The problem with Bitcoin is that it's not an effective medium of exchange. Like it's not easy for me to go in there and buy things with it. And then it's not an effective storehold of value because it has a volatility that's based on speculation and the like. So it's not a very effective saving.

That's very different from Facebook's of a stable value currency, which would be effective as both a medium of exchange and a storehold of wealth. Because if you were to hold it and the way it's linked to, number of things that it's linked to, would mean that it could be a very effective storehold of wealth.

Then you have a digital currency that could be a very effective medium of exchange and storehold of wealth. So in my opinion, some digital currencies are likely to succeed more or less based on that ability to do it. Then the question is, what happens? What happens is, do central banks allow that to happen?

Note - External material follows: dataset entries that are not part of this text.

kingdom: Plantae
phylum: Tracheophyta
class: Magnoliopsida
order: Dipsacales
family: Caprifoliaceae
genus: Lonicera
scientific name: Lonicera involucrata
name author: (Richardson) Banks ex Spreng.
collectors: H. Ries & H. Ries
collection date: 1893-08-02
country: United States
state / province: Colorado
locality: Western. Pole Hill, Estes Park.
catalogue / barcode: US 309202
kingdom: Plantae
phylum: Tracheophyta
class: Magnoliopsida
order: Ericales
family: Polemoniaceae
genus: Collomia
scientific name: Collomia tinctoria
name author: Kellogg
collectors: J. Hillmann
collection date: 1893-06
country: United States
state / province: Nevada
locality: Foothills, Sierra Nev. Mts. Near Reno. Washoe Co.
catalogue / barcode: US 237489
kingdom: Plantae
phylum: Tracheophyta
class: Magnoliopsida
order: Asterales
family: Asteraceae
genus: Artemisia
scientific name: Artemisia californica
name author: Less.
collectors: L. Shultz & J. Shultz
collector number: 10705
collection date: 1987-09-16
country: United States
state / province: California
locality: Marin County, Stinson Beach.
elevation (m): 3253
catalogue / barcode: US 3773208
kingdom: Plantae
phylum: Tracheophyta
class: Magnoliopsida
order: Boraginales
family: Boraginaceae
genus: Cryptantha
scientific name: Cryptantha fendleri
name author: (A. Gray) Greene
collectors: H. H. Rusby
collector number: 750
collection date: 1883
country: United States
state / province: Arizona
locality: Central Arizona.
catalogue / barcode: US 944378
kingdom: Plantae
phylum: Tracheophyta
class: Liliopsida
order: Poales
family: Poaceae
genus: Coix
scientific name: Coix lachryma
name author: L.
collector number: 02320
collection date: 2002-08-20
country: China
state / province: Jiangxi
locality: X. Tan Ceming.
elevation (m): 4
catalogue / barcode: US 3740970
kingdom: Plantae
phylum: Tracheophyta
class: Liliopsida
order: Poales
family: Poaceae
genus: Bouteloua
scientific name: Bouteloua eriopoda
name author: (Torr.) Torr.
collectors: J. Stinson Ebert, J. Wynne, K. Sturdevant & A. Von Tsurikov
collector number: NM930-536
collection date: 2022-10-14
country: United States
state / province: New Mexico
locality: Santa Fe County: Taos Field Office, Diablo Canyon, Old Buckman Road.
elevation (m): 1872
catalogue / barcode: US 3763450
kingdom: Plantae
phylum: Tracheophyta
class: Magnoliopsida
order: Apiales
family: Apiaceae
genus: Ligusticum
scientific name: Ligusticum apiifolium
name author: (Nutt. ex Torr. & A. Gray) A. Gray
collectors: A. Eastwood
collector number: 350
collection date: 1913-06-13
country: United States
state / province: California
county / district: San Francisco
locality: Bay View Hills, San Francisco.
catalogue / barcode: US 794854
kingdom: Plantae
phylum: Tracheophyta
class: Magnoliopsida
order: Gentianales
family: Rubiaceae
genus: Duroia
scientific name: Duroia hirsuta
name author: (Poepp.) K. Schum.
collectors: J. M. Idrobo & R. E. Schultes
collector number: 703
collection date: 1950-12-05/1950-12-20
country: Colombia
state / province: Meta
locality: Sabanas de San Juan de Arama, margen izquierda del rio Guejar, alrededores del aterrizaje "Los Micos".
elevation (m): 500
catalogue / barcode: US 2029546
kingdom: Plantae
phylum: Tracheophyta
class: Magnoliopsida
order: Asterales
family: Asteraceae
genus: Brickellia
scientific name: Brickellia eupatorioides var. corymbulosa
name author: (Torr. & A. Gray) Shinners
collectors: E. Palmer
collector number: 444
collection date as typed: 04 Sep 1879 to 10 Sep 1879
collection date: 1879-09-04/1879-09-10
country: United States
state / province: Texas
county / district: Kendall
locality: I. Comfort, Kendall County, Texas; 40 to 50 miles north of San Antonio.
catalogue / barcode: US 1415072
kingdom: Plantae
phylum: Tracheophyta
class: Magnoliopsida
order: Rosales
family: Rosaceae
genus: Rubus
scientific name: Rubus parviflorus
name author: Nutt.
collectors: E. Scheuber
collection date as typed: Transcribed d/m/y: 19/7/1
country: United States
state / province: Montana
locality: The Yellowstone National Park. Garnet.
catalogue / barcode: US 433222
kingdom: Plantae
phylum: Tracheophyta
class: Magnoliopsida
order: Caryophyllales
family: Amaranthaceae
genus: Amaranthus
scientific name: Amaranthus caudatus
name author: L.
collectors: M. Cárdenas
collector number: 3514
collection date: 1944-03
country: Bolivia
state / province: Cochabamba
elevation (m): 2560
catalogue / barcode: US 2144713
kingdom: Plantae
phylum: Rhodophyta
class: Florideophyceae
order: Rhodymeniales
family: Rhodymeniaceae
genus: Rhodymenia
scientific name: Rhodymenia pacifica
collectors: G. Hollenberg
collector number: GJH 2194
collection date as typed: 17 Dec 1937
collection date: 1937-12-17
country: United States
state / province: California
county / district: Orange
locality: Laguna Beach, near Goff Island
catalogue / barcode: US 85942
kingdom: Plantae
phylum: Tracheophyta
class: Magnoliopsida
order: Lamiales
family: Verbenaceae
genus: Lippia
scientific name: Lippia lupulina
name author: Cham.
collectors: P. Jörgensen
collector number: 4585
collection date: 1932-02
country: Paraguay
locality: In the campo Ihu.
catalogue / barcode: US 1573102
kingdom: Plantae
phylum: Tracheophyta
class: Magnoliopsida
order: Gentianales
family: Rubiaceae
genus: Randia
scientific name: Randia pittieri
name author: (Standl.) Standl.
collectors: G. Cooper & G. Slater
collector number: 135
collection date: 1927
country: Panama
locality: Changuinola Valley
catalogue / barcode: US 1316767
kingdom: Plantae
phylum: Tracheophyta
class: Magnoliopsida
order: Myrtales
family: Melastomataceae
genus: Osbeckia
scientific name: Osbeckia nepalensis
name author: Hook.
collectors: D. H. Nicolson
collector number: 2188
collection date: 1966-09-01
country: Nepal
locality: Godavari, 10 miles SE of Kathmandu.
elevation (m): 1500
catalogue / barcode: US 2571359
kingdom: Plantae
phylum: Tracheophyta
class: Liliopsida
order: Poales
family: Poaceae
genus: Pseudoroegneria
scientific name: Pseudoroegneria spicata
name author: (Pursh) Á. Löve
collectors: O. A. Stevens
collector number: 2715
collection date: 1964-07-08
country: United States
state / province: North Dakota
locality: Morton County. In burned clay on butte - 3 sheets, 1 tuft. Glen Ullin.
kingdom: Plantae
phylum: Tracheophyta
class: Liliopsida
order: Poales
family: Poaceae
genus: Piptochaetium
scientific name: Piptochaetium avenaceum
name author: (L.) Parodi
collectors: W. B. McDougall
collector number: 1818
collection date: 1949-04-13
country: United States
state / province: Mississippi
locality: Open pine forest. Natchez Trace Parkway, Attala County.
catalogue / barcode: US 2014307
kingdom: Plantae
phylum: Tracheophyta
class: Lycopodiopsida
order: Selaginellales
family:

I really do believe it's possible to get a better form of money that central banks don't control. A better force of money that the central banks don't control. But then that's not yet happened. And so they've got to go through that evolutionary process. In order to go through that evolutionary process, first of all, governments have got to allow that to happen, which is to some extent a threat to them in terms of their power.

And that's an issue. And then you have to also build the confidence in all of the components of it to say, "Okay, that's going to be effective because I won't have problems owning it." So I think that digital currencies have some element of potential, but there's a lot of hurdles that are going to have to be gotten over.

I think that it'll be a very long time, possibly never, but anyway, a very long time before we have that, let's say, get into a position that would be in an effective means relative to gold, let's say. If you were to think of that, because gold has a track record of thousands of years all across countries.

It has its mobility. It has the ability to put it down. It has certain abilities. It's got disadvantages relative to digital currencies, but central banks will hold it. Like there's central banks that worry about others. Other countries, central banks might worry about whether the US dollar is going to print or not and that, and so the thing they're going to go to is not going to be the digital currency.

The thing they're going to go to is gold or something else, some other currency. They got to pick it, and so I think it's a long way to go. But you think it's possible that one day we don't even have a central bank because of a currency that cannot be controlled by the central bank is the primary currency?

Or does that seem very unlikely? It would be very remote possibility or very long in the future. Got it.